There should be two rows in the output, one with a=1 and the other with a=2.

ies in each case, and the query makes no mention of which value to use for b in each group. It’s a bit of a misnomer.

This displays the single-value rule, which prevents undefined results when you execute a GROUP BY query with any columns in the select-list that aren’t part of the grouping criterion or present in aggregate functions (SUM, MIN, MAX, etc.).

It could be fixed in the following way:

SELECT a, MAX(b) AS x
FROM T
GROUP BY a

It’s evident at this point that you desire the following outcome:

a   x
--------
1   ghi
2   pqr

Answered by Bill Karwin

Solution #2

If you disable ONLY FULL GROUP BY server mode in MYSQL, your query will function (and by default It is). However, you are utilizing a different RDBMS in this scenario. To make your query work, include all non-aggregated columns in the GROUP BY clause, for example.

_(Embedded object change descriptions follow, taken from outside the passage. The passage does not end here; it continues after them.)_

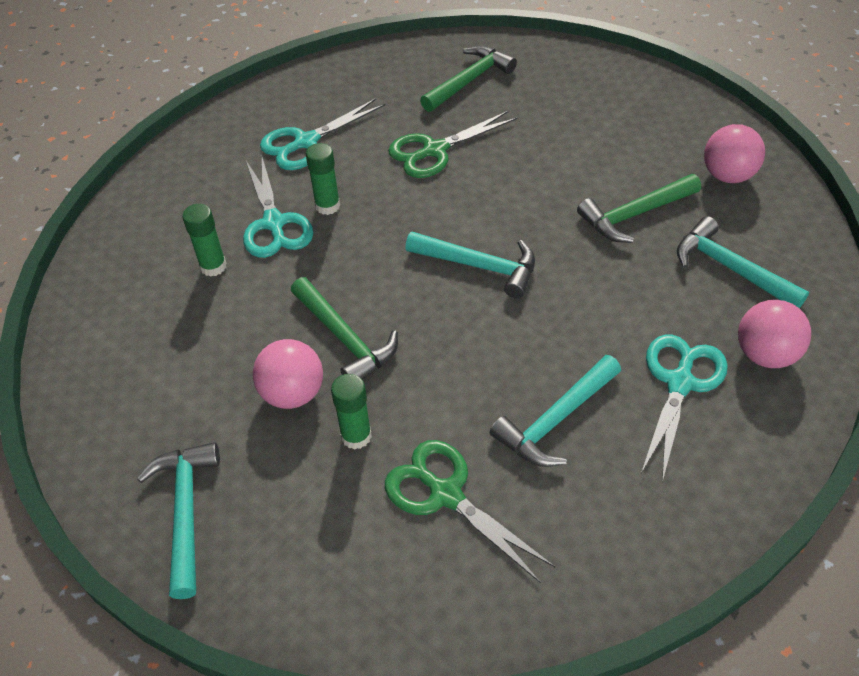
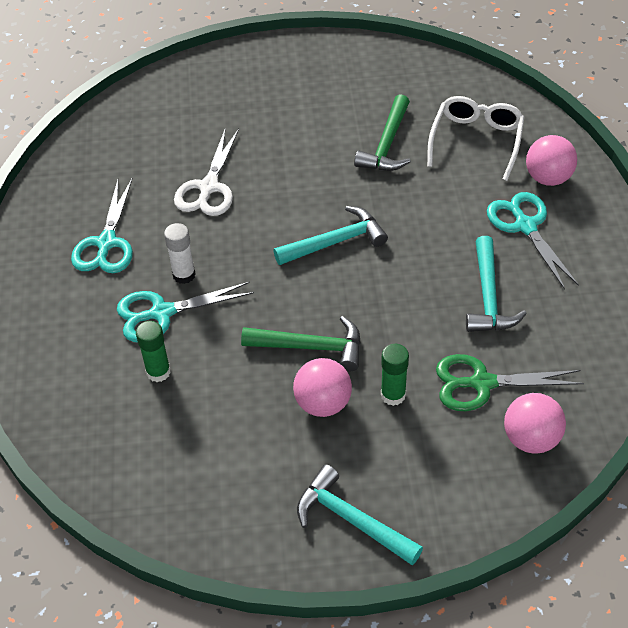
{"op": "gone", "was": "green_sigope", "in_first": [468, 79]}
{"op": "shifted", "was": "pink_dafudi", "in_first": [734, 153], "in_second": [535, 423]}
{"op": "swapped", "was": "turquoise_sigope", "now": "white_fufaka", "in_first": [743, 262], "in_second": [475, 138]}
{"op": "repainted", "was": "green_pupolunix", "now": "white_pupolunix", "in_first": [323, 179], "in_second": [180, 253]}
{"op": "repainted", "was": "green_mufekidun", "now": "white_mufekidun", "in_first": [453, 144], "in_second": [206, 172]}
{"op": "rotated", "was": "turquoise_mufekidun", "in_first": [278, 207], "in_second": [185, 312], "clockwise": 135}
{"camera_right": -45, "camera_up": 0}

SELECT col1, col2, SUM(col3) totalSUM
FROM tableName
GROUP BY col1, col2

Non-aggregated columns are those that are not passed through aggregated functions such as SUM, MAX, COUNT, and so on.

Answered by John Woo

Solution #3

It sounds like what you want is for the output of the SQL statement to list every employee in the company, but first all the people in the Anaheim office, then the people in the Buffalo office, then the people in the Cleveland office (A, B, C, get it, obviously I don’t know what locations you have).

Remove the GROUP BY statement in such scenario. ORDER BY loc.LocationID is all you need.

Answered by ExactaBox

Solution #4

Basically, what this error is saying is that if you are going to use the GROUP BY clause, then your result is going to be a relation/table with a row for each group, so in your SELECT statement you can only “select” the column that you are grouping by and use aggregate functions on that column because the other columns will not appear in the resulting table.